Apabila aspek availability sudah mampu dikondisikan dengan baik maka fokus kita lainnya dalam upaya memperbaiki kinerja operasional bisnis yaitu memaksimalkan waktu produktif yang tersedia secara efektif dan efisien.
Katakanlah operasional bisnis kita dari delapan jam operasi memiliki enam jam waktu yang terbilang produktif, maka dari keenam jam tersebut harus diberdayakan semaksimal mungkin agar tidak ada waktu yang terbuang lagi.
Tentunya waktu yang terbuang di sini memiliki konteks yang sedikit berbeda dengan hilangnya waktu terkait availability. Jika availability "memaksa" sebuah operasional bisnis tidak bisa berbuat apapun, maka performance cenderung merupakan pilihan. Apakah kita bisa memberdayakan waktu yang sudah ada atau tidak.
Performace merupakan parameter untuk memeriksa sebaik apa sumber daya yang kita miliki mencapai batas maksimalnya. Apakah ia bisa memaksimalkan segenap potensinya atau hanya sebagian saja yang mampu dicapai.

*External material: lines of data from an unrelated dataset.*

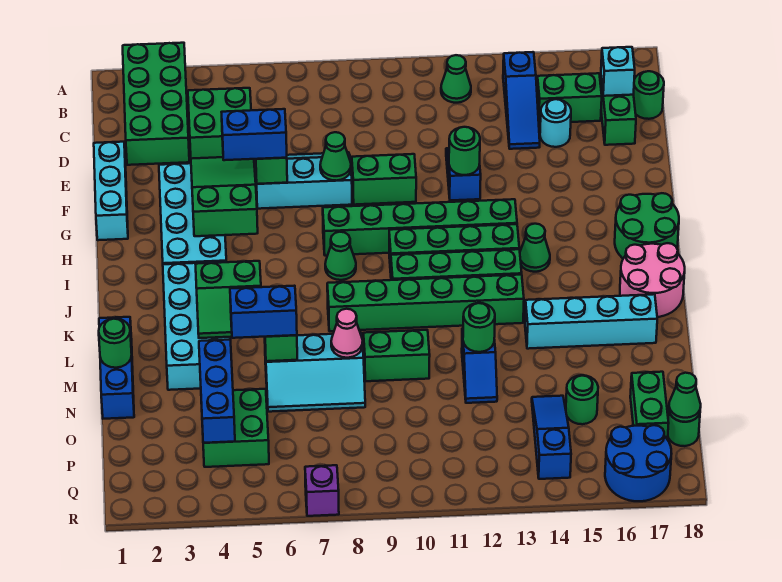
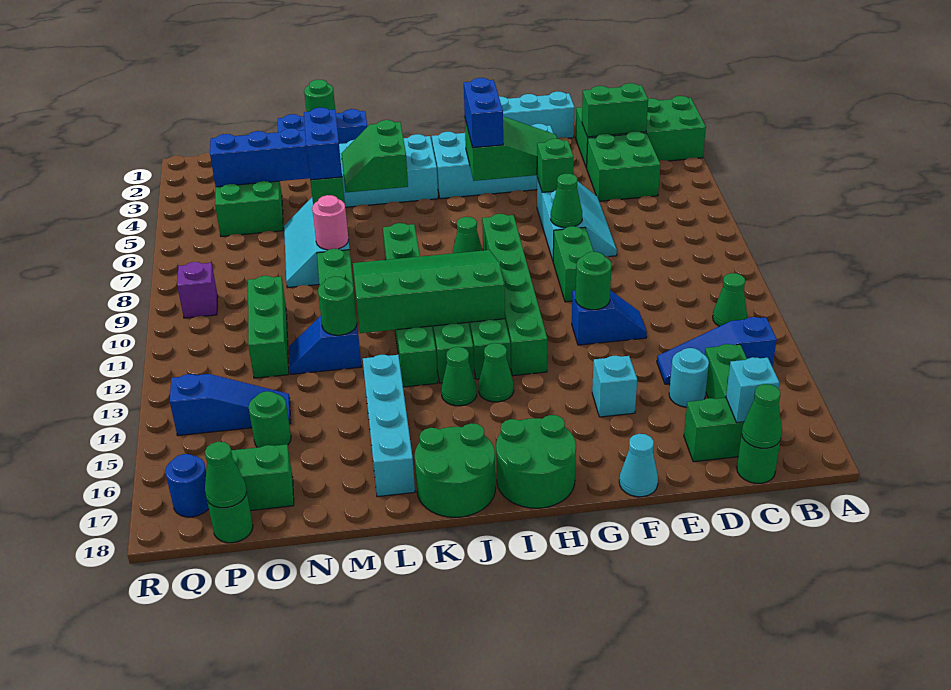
none -> green 1x2 brick [582,83,648,137]
none -> green 1x1 cone [742,384,782,448]
blue 1x2 brick [222,109,287,160] -> blue 1x2 brick moved to [464,78,503,148]
none -> cyan 1x1 brick [592,356,637,417]
none -> cyan 1x1 cone [619,434,658,497]
none -> green 3x4 slope [353,250,505,333]
none -> green 1x1 cone [441,347,477,406]
pink 2x2 round brick [620,243,685,317] -> green 2x2 round brick [415,423,496,517]
pink 1x1 cone [331,309,363,358] -> pink 1x1 round brick [312,195,349,250]
none -> green 1x3 brick [248,276,289,378]
blue 2x2 round brick [605,425,672,501] -> blue 1x1 round brick [165,454,209,517]
purple 1x1 brick [305,465,339,516] -> purple 1x1 brick moved to [177,262,218,318]

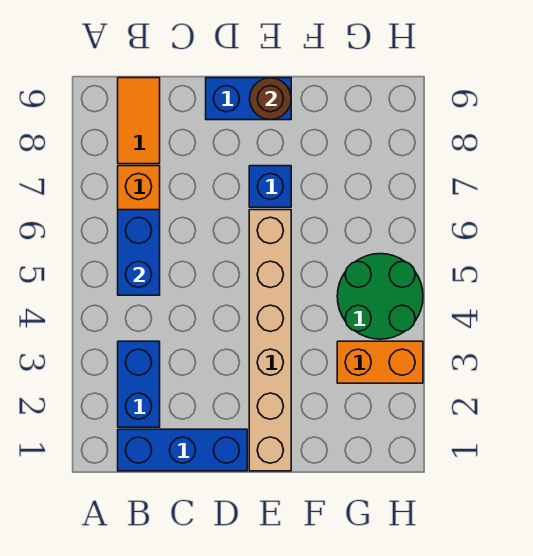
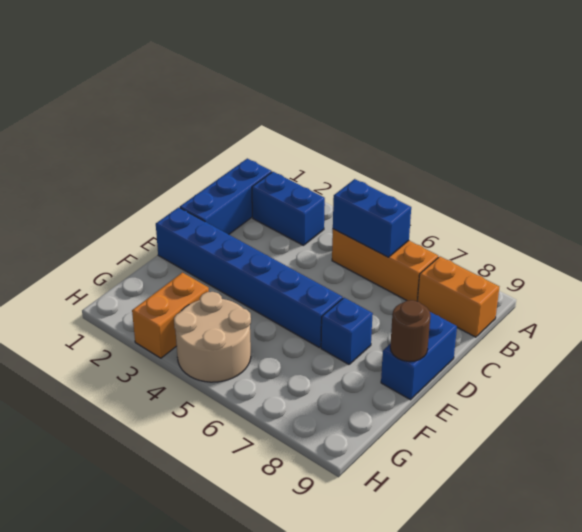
orange 1x2 tile [118,78,160,164] -> orange 1x2 brick [417,257,499,337]
tan 1x6 brick [249,210,291,471] -> blue 1x6 brick [156,207,343,348]
green 2x2 round brick [337,254,423,339] -> tan 2x2 round brick [174,292,251,382]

Sebuah peralatan yang seharusnya mampu beroperasi penuh dalam rentang waktu produktif yang ada, namun hanya bisa berjalan separuh dari durasi waktu yang ada maka itu artinya ada kendala dari sisi performa yang menyebabkan pencapaian kinerja kurang dari standar.
Sebuah mesin jahit yang harusnya mampu memproduksi 10 lembar sapu tangan setiap jamnya ternyata hanya menghasilan 5 biji produk saja maka itu artinya ada permasalahan performa yang terjadi. Yang dalam pengukuran dikenal dengan istilah performance rate.
Aspek ini terkadang masih diabaikan atau setidaknya dianggap remeh karena tidak secara langsung terlihat selama perjalanan proses. Yang umumnya baru diketahui pada akhir durasi waktu atau pasca durasi aktivitas diselesaikan. Sehingga pemantauan rutin perlu dilakukan untuk memeriksa pergerakan performansinya dari waktu ke waktu.
Di beberapa unit bisnis ada yang menerapkan kebijakan pemantauan hasil produksi per jam untuk melihat sejauh mana kinerja dari lini operasional, apakah mengalami perkembangan atau justru sebaliknya.
Dengan begitu maka langkah-langkah penyikapan akan bisa segera ditentukan tatkala mendapati adanya indikasi pemasalahan yang menjadi penghambat aktivitas operasional.
Memperhatikan tingkat performansi adalah sebuah cara untuk menaikkan kinerja bisnis. Performance rate adalah tentang sejauh mana kita mencapai batas kemampuan yang kita miliki. Baik itu terkait dengan kemampuan peralatan, manusia, ataupun beberapa hal lain yang menjadi penyokong dalam berjalannya aktivitas penunjang dari suatu bisnis.
Ketika sumber daya bisnis kita memiliki kapasitas senilai 10, maka sejauh mana realisasi pencapaiannya akan menentukan tingkat pencapaian yang kita raih. Kegagalan dalam mengoptimalkan potensi sumber daya adalah suatu masalah karena itu akan berpotensi mengacaukan aspek yang lain dalam kinerja organisasi secara keseluruhan.Â
Satu poin krusial terkait performance rate ini adalah salah sangkanya kita bahwa keberadaan sumber daya saat ini dianggap tidak mampu menutupi tuntutan bisnis untuk mencapai targetnya.Â
Seperti target penjualan, target output, dan sejenisnya. Sehingga tidak jarang dari pelaku bisnis yang kemudian mengambil keputusan menambah kapasitas seperti tenaga kerja, peralatan, dan sebagainya meskipun seharusnya hal itu masih belum diperlukan.
Akibatnya terjadi kesia-siaan yang pada akhirnya menjadi sebab goyahnya sebuah usaha. Indikator performa menjadi garis pembatas apakah sebuah bisnis sudah saatnya mendapatkan bantuan sumber daya tambahan atau tidak.Â
Keputusan terkait hal ini harus tepat agar tidak memicu kerumitan yang lain atau membikin pusing si empunya bisnis tersebut di kemudian hari.